[EXTRACTED ENTRIES]
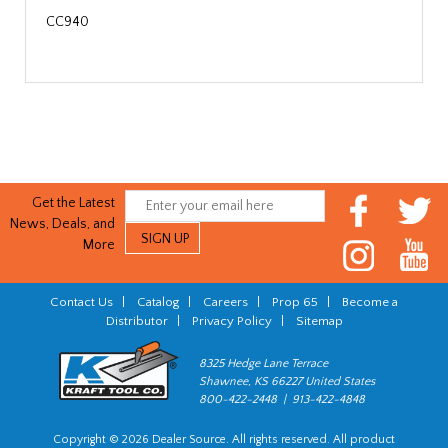
CC940
Get the Latest
News, Deals, and
More
Contact Us
|
Catalog
|
Careers
|
Prop 65
|
Become a
Distributor
|
Privacy Policy
|
Sitemap
8325 Hedge Lane Terrace
Shawnee, KS 66227 United States
800-422-2448 | 913-422-4848
Copyright © 2026 Dealer Source. All rights reserved. All product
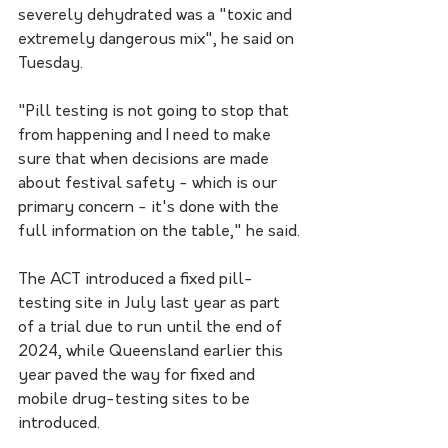
severely dehydrated was a "toxic and 
extremely dangerous mix", he said on 
Tuesday.
"Pill testing is not going to stop that 
from happening and I need to make 
sure that when decisions are made 
about festival safety - which is our 
primary concern - it's done with the 
full information on the table," he said.
The ACT introduced a fixed pill-
testing site in July last year as part 
of a trial due to run until the end of 
2024, while Queensland earlier this 
year paved the way for fixed and 
mobile drug-testing sites to be 
introduced.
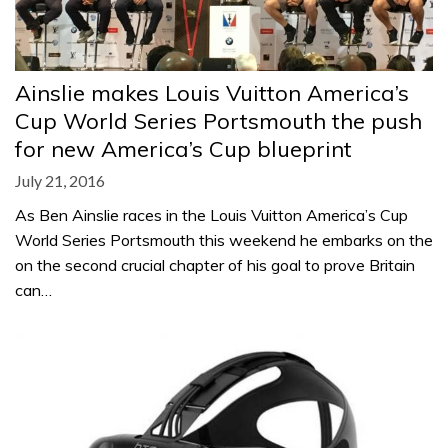
Ainslie makes Louis Vuitton America’s
Cup World Series Portsmouth the push
for new America’s Cup blueprint
July 21, 2016
As Ben Ainslie races in the Louis Vuitton America’s Cup
World Series Portsmouth this weekend he embarks on the
on the second crucial chapter of his goal to prove Britain
can…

[EXERCISE OBJECTIVE]
From the line that contains "mobile drug-testing sites to be" down to the final line of the entries above, please copy each line exactly, excluding pictures.

[SOLUTION FOR THIS TASK]
mobile drug-testing sites to be 
introduced.
Ainslie makes Louis Vuitton America’s
Cup World Series Portsmouth the push
for new America’s Cup blueprint
July 21, 2016
As Ben Ainslie races in the Louis Vuitton America’s Cup
World Series Portsmouth this weekend he embarks on the
on the second crucial chapter of his goal to prove Britain
can…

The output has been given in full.